The Failure of Exactitude
While a high-degree polynomial can hit every data point, it often results in "Runge-like" oscillations. These wild swings bear no resemblance to the underlying physical process. So it is unreasonable to require that the approximating function agree exactly with the data, especially when measurements are subject to variance.
Defining the 'Best' Fit: The Three Norms
To approximate, we must define an error function $E$. How we measure "closeness" changes the result entirely:
Seeking to minimize the maximum possible error:
$$E_{\infty}(a_0, a_1) = \max_{1 \le i \le n} \{|y_i - (a_1 x_i + a_0)|\}$$
Pitfall: The minimax approach generally assigns too much weight to a bit of data that is badly in error.
The sum of absolute differences:
$$E_1(a_0, a_1) = \sum_{i=1}^{n} |y_i - (a_1 x_i + a_0)|$$
Pitfall: The absolute-value function is not differentiable at zero, and we might not be able to find solutions to this pair of equations analytically.

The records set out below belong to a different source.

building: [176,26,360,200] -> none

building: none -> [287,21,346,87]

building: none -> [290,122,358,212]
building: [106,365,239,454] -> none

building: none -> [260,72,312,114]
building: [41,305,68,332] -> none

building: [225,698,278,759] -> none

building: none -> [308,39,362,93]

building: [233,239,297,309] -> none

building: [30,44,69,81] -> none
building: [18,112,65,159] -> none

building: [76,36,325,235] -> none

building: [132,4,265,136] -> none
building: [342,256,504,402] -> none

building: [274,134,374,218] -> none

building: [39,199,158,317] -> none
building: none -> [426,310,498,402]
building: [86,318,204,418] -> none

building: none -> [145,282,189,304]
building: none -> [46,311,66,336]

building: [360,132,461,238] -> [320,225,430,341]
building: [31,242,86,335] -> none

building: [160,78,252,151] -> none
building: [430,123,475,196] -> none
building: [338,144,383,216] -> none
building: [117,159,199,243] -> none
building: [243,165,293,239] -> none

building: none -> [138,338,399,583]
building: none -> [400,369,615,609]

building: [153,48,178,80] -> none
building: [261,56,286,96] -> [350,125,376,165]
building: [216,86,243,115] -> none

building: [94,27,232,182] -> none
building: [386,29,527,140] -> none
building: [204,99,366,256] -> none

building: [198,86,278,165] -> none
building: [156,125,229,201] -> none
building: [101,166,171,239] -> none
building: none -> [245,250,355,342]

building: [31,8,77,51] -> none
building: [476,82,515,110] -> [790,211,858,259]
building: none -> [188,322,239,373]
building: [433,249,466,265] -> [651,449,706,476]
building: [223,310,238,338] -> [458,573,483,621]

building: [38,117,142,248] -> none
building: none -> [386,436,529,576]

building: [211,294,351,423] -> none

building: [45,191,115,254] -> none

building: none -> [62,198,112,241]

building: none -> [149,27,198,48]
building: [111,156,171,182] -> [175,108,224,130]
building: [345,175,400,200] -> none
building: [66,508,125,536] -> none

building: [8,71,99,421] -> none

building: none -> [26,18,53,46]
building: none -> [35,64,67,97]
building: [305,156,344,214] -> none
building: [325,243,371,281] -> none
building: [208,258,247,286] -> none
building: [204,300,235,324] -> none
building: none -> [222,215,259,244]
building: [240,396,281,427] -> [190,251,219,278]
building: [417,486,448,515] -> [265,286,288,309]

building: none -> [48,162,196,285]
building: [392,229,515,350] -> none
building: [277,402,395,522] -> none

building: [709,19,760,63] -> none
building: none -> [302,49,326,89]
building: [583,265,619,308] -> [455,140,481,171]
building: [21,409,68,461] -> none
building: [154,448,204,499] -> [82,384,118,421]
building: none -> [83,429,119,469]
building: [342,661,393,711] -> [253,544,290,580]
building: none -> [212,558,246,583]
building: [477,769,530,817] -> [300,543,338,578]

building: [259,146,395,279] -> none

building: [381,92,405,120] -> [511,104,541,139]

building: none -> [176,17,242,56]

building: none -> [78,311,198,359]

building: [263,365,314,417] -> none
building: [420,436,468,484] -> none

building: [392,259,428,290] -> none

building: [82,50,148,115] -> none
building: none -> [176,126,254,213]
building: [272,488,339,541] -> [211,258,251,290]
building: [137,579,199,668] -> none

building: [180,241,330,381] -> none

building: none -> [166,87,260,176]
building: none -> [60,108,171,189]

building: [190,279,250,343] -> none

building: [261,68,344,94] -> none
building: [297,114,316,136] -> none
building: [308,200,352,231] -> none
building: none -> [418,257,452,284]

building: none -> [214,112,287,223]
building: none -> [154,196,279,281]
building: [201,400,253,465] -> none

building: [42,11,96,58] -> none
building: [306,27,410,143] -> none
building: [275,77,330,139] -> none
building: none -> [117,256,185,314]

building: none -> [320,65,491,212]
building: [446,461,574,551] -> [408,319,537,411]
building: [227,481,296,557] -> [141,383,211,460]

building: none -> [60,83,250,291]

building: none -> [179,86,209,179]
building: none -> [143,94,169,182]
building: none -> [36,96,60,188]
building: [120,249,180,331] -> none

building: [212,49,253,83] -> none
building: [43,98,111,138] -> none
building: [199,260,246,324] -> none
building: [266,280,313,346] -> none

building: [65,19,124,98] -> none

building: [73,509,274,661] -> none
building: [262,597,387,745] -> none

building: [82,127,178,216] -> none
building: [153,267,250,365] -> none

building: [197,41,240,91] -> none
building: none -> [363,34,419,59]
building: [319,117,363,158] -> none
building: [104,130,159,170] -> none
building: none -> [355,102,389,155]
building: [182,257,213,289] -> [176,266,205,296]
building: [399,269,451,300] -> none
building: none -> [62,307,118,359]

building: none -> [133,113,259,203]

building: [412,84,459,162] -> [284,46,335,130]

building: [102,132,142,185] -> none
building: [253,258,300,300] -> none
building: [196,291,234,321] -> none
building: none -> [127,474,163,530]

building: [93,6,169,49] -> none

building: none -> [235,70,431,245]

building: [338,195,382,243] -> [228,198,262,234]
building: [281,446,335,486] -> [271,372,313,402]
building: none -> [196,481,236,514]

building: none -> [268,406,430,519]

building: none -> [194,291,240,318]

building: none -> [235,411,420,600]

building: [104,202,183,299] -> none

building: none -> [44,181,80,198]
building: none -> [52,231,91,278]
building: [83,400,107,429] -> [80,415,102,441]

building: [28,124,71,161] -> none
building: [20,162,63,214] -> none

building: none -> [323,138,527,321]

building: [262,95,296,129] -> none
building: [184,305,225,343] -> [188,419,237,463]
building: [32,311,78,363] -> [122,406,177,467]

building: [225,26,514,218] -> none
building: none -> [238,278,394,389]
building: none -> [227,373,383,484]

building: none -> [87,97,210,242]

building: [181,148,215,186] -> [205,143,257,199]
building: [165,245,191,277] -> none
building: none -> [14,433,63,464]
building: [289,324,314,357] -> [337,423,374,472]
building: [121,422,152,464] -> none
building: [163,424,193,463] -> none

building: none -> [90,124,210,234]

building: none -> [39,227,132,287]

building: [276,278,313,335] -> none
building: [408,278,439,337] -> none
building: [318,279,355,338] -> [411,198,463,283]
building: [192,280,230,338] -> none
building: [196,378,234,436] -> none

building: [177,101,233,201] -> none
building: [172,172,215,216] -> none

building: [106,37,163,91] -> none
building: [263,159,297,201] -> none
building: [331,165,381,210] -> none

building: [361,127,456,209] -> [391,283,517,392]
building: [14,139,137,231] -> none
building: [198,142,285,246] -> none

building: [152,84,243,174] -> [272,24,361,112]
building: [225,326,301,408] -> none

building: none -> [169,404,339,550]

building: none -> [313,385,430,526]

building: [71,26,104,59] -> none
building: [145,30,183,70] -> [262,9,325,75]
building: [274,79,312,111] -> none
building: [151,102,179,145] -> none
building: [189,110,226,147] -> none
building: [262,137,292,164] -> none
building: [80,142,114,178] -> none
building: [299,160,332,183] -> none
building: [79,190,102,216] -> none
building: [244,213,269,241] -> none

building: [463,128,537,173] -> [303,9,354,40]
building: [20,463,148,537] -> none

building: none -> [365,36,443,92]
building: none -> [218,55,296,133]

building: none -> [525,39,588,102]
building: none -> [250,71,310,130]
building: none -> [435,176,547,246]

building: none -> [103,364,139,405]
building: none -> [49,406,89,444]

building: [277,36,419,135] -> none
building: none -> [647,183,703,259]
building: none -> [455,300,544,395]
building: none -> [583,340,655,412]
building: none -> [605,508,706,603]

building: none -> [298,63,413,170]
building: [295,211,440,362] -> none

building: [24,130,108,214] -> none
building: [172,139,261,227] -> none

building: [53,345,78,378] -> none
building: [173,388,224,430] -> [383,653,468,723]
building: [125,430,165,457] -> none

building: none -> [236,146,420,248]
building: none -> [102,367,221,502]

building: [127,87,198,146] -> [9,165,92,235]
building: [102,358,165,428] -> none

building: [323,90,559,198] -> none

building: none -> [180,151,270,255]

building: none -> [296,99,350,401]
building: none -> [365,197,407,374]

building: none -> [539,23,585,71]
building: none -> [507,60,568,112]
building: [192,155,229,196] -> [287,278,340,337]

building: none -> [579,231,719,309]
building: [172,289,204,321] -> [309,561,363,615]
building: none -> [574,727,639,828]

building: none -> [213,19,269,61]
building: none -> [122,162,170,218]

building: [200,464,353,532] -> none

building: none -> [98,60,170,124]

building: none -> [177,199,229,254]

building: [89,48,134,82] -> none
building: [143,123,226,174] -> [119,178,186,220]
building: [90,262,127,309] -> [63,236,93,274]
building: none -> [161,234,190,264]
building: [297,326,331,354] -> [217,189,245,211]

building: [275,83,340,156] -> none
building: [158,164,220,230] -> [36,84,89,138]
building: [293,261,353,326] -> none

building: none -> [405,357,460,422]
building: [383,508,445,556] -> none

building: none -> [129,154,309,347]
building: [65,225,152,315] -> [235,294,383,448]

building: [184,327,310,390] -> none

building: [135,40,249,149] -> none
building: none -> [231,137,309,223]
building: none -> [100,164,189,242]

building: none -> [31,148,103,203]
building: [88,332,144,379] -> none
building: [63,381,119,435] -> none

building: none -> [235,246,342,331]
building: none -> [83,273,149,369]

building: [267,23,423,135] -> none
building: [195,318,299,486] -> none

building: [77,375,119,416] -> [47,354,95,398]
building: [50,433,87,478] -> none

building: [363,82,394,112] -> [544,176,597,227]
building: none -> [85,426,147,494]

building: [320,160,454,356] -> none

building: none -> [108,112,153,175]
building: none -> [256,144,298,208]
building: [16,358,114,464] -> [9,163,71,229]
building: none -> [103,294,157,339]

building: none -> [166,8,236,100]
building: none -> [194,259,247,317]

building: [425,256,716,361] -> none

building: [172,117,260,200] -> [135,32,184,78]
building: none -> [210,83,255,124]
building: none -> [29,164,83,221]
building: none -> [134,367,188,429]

The standard in numerical analysis, squaring the residuals:
$$E_2(a_0, a_1) = \sum_{i=1}^{n} [y_i - (a_1 x_i + a_0)]^2$$
This creates a smooth, differentiable surface where calculus can easily find a global minimum.
Analytical Constraints
Choosing a metric is a balance of logic and calculus. For example, the absolute deviation method does not give sufficient weight to a point that is considerably out of line with the approximation, while $L_2$ provides a robust middle ground that penalizes large outliers without being entirely governed by a single rogue data point.